With students out of the workforce, most schools expected to be back in session (easing childcare concerns), and expanded unemployment benefits expired, after September there could be a rise in participation.

Wilmington expects labor supply constraints to ease in the next few months.

As for pay, “Wages are starting to simmer,” she said, “and upside pressures may build if firms that are struggling to keep up with surging consumer demand start to raise pay to attract workers.”

Also released Thursday, the Institute for Supply Management’s manufacturing PMI slipped to 60.6% in June from 61.2% in May.

Economists expected a dip to 61.0%.

New orders dipped and production gained. The prices index climbed to 92.1% from 88.0% in May, the highest level since 93.1% in July 1979. The employment index slid into contraction levels.

“Lack of labor is killing us,” according to a respondent in the primary metals business.

Respondents’ comments highlighted business conditions remained strong despite price pressures, material shortages and difficulty hiring.

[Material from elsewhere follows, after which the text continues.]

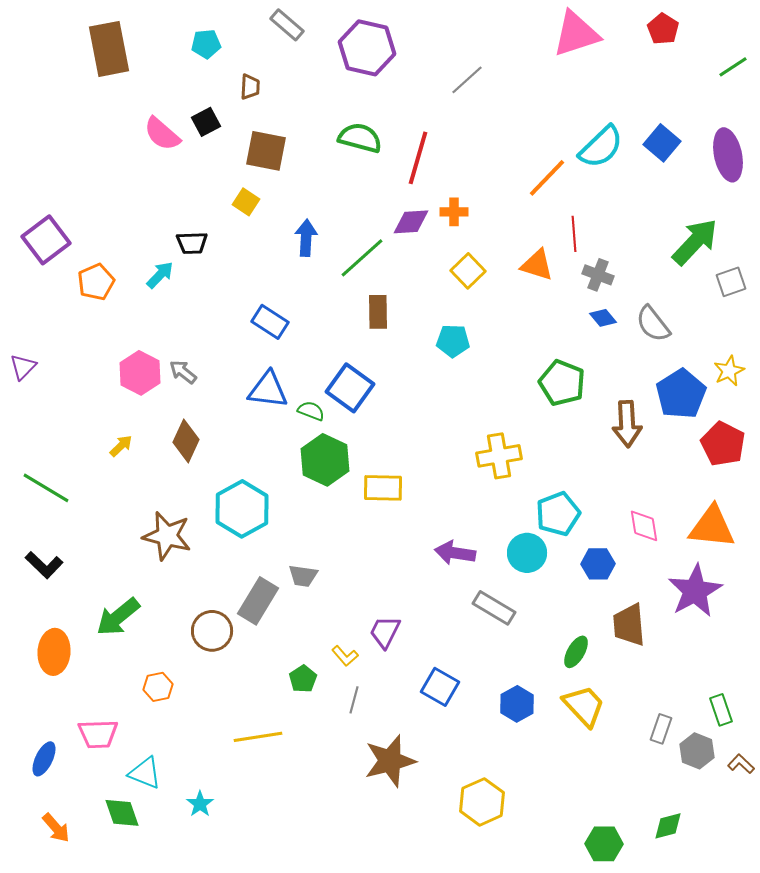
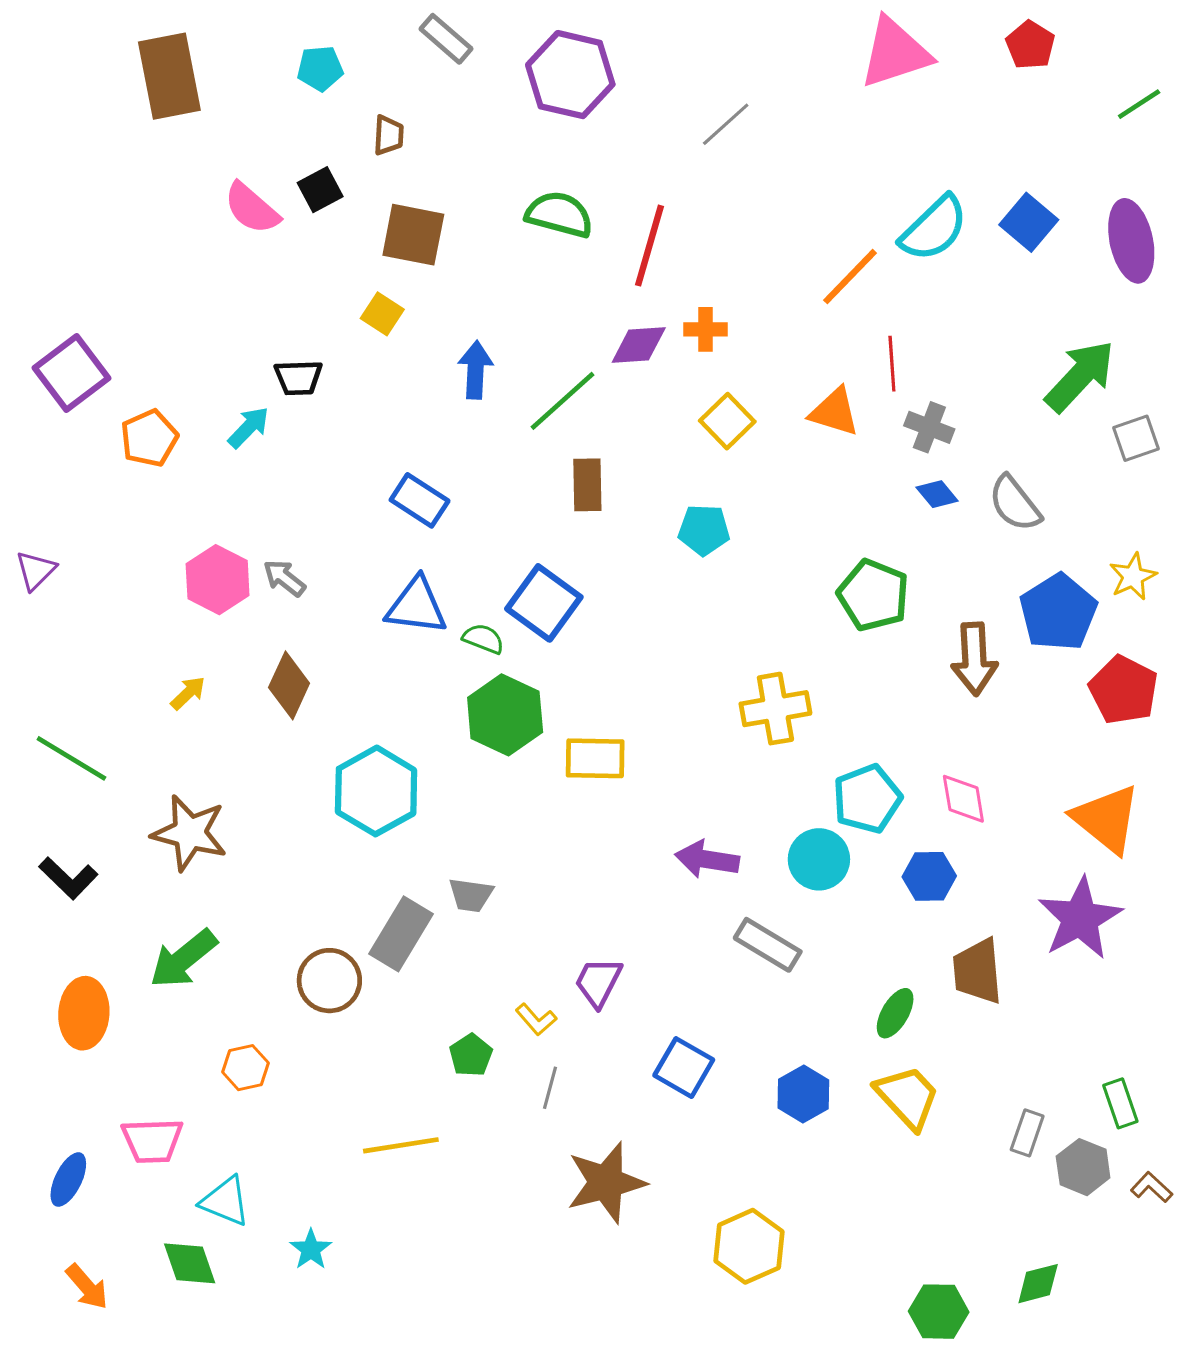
pink diamond: (644, 526) -> (963, 799), moved
orange triangle: (712, 527) -> (1106, 819), turned 33
brown star: (167, 536) -> (190, 833), moved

These complaints have been seen in this and other regional surveys for months.

“If it were not for inflationary pressures, supply chain constraints, lack of available labor and long wait times, things would be going great in manufacturing,” said Sarah House and Tim Quinlan, senior economists at Wells Fargo Securities. Demand outpacing capacity and lingering supply chain issues are “sending prices soaring.”

And while “the peak of the supply-chain crunch” may be over, “by no means should this indicate things are getting back to normal,” House said.

Also released Thursday, construction spending fell 0.3% in May after a downwardly revised 0.1% gain in April, originally reported as a 0.2% increase.

Economists expected a 0.4% rise.

Christine Albano contributed to this report.